Do not mistake activation for danger. When you do a breathing practice and feel emotions rising, that is the practice working. When you do a psoas release and find yourself crying unexpectedly, that is the body completing something that has been waiting. When you do cold water and feel suddenly, vividly present in a way that is almost jarring — that is the nervous system being reminded of its own aliveness.

The frequency of life — what Porges calls ventral vagal state — is not gone. It has not been destroyed by what you have been through. The nervous system does not lose the capacity for safety. It loses the sense of permission. These practices are permissions. They are signals. They are the body being shown, again and again, that the threat is not what it was. That the moment, right now, can be different.

You do not need to believe this will work. The body does not require belief. A cold face in cold water triggers the diving reflex whether or not you trust it will. A slow exhale activates the vagus nerve whether or not you think breathing exercises are real. Belief is a prefrontal luxury. The brainstem responds to signals.

"Trauma is not what happened to you. It is what happened inside you as a result of what happened to you." -- Dr. Gabor Mate, author of The Myth of Normal

One more thing: in addiction recovery specifically, early sobriety often produces a period of intense emotional rawness as the substances that were regulating (suppressing) nervous system state are removed. The dysregulation is real. It is not evidence of permanent damage — it is evidence of a nervous system that has been managed chemically and is now having to find its own regulation. These practices are particularly important in this window, not because they are easy, but because they are what the nervous system actually needs. They are not a replacement for professional support — they are a complement to it.

Key Takeaway

When nervous system practices begin to work, the first experience is often discomfort — sensation returning, emotions surfacing, activation that feels unfamiliar. This is not the practices going wrong. It is the nervous system coming back online. Do not mistake aliveness for danger.

Where to Begin

You do not need to do all of this. Reading this article is enough for today if that is what you can do. Understanding that your nervous system has a direction it is trying to move in — that you are not broken, that you are dysregulated, and that dysregulation is responsive to signals — is itself a kind of signal. It changes the relationship between you and what you are experiencing.

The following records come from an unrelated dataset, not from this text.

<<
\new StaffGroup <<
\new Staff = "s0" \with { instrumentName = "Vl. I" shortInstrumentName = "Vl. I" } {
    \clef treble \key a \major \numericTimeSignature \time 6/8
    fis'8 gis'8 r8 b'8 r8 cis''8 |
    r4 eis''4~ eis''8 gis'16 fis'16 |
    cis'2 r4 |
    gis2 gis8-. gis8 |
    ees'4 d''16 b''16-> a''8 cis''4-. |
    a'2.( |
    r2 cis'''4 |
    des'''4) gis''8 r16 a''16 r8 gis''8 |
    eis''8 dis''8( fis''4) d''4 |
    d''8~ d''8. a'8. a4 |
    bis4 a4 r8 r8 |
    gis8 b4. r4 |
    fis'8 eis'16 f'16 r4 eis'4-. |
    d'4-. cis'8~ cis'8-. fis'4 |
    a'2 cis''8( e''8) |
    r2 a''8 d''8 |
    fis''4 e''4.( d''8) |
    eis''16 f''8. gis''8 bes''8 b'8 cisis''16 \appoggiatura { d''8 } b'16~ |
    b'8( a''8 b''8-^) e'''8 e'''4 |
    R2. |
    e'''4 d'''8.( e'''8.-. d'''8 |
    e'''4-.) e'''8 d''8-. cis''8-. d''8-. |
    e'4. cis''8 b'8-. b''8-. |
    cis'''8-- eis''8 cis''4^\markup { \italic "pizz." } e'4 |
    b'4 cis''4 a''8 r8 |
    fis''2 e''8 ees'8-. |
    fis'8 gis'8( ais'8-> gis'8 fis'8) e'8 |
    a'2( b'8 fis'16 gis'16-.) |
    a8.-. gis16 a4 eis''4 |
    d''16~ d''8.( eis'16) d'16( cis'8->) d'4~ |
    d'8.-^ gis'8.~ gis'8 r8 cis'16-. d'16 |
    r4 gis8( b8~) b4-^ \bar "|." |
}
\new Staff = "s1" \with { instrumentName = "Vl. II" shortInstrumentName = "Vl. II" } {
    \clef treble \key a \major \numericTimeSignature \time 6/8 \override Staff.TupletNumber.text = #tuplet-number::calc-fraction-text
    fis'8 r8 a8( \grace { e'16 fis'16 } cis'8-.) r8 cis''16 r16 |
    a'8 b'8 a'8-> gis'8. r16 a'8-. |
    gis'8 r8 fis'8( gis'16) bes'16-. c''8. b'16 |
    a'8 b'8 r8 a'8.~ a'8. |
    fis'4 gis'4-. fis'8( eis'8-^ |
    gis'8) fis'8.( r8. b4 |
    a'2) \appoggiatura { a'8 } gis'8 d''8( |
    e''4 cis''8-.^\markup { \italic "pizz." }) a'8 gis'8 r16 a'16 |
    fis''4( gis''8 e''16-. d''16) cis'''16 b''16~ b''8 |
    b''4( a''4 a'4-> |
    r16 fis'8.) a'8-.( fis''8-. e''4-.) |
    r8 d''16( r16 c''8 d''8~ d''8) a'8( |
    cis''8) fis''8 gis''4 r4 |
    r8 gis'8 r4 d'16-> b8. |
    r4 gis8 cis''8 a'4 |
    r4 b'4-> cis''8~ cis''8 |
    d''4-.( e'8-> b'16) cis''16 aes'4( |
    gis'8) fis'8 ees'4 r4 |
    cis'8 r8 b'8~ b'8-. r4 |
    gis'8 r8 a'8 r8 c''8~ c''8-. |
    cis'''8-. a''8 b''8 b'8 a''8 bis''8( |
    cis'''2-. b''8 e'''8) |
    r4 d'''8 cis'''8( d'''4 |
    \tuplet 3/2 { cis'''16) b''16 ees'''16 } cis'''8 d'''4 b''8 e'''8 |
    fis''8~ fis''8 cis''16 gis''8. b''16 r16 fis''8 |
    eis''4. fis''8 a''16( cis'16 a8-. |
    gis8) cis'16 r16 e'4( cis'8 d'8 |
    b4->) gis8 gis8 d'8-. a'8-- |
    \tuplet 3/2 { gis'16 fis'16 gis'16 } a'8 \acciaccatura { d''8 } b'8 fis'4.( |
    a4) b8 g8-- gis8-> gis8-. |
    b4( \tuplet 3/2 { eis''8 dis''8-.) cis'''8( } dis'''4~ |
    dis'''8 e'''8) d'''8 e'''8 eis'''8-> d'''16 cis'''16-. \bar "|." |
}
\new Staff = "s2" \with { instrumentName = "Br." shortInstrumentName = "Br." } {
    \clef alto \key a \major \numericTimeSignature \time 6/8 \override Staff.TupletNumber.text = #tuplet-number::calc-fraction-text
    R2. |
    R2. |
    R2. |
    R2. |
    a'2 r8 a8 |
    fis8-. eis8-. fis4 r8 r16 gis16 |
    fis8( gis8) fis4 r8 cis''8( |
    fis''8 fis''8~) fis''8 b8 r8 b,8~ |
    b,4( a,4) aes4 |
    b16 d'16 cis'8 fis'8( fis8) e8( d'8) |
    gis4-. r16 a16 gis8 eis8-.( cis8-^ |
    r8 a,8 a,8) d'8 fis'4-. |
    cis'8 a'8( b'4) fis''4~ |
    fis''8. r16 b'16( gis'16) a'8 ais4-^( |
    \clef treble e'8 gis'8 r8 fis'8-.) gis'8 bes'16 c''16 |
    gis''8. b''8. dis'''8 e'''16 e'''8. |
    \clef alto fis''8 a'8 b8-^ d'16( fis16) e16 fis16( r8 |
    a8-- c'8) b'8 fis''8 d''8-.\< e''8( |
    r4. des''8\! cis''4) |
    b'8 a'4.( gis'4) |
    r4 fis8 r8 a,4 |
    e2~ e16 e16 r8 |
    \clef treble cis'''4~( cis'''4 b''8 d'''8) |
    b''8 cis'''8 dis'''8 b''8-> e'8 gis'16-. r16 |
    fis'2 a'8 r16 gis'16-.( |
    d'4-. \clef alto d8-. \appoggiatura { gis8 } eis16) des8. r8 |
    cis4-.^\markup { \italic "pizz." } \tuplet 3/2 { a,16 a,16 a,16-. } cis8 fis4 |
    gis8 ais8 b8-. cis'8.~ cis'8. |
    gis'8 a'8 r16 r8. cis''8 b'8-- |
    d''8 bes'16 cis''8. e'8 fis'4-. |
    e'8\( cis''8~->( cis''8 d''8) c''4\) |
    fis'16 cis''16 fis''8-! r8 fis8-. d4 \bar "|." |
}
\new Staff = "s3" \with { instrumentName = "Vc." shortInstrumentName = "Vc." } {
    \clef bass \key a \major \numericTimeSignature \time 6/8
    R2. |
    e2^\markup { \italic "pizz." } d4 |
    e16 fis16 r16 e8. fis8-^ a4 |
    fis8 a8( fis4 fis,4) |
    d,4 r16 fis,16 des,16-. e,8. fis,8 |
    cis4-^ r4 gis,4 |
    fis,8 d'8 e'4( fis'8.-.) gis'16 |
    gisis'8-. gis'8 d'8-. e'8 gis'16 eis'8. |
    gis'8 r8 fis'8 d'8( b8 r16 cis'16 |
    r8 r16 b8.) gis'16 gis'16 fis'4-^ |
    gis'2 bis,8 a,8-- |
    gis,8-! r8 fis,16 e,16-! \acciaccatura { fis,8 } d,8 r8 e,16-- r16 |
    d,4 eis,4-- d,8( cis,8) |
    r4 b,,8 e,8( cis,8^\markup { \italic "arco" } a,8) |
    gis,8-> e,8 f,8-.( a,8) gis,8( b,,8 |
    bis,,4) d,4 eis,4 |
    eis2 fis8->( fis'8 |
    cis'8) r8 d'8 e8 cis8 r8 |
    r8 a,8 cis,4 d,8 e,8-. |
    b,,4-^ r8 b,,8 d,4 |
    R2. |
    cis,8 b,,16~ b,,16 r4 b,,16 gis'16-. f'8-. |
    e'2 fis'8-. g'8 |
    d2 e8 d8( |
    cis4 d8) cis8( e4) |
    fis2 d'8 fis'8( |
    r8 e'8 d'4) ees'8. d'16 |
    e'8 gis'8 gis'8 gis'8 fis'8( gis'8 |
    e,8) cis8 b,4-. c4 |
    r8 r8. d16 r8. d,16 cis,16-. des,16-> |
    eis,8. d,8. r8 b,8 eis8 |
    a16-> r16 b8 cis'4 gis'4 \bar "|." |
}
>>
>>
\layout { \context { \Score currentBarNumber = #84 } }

But if you want to start: start with the one practice that requires the least from you right now. Not the most rigorous one. Not the one that sounds most impressive. The one with the lowest barrier. For most people, that is breath.

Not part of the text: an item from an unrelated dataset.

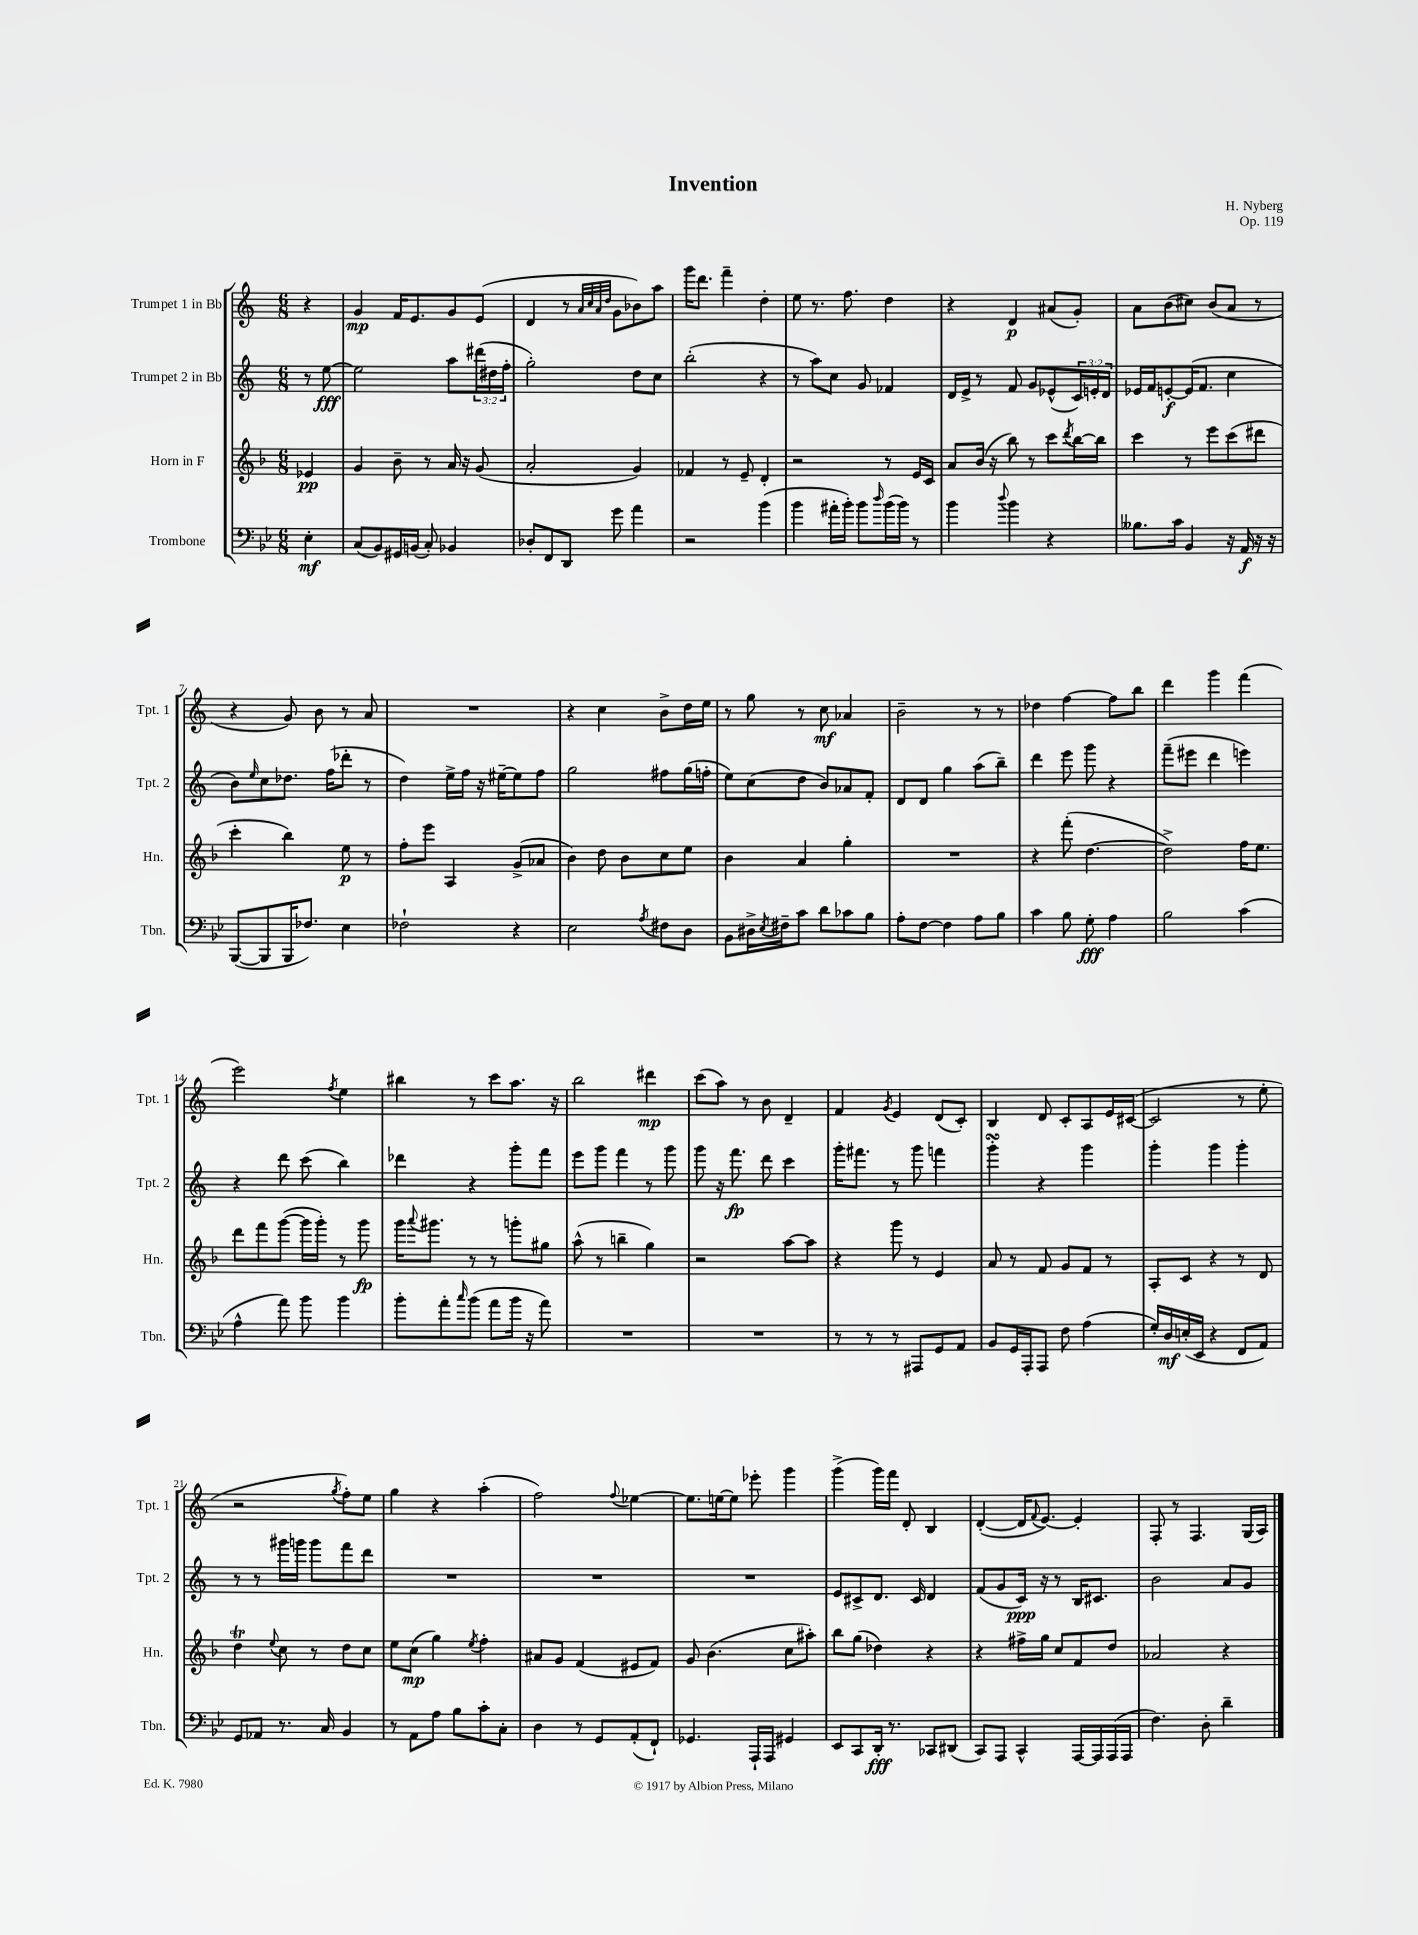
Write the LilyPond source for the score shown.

One slow exhale. Right now. Breathe in through your nose. Breathe out through your mouth, slowly, until the lungs feel empty. That is a vagal signal. That is a message to your brainstem: the threat may not be as total as it feels. That is enough for this moment.

A Simple Daily Sequence

When you are ready for more, here is a sequence that stacks several signals into a short window. It takes ten to fifteen minutes and it works with the biology described throughout this article.

The body is more patient than the mind expects. It is not waiting for you to be well enough to begin. It is waiting for a signal. Any signal. The smallest one will do.

The frequency of life — connection, presence, the felt sense of being alive and here — is not gone. It is waiting, underneath the noise, for something to remind it that the moment is safe enough to emerge. These practices are that reminder. Not a cure. Not a transformation in a week. A reminder. Again and again. Until it starts to stick.

Start with one breath. See what comes next.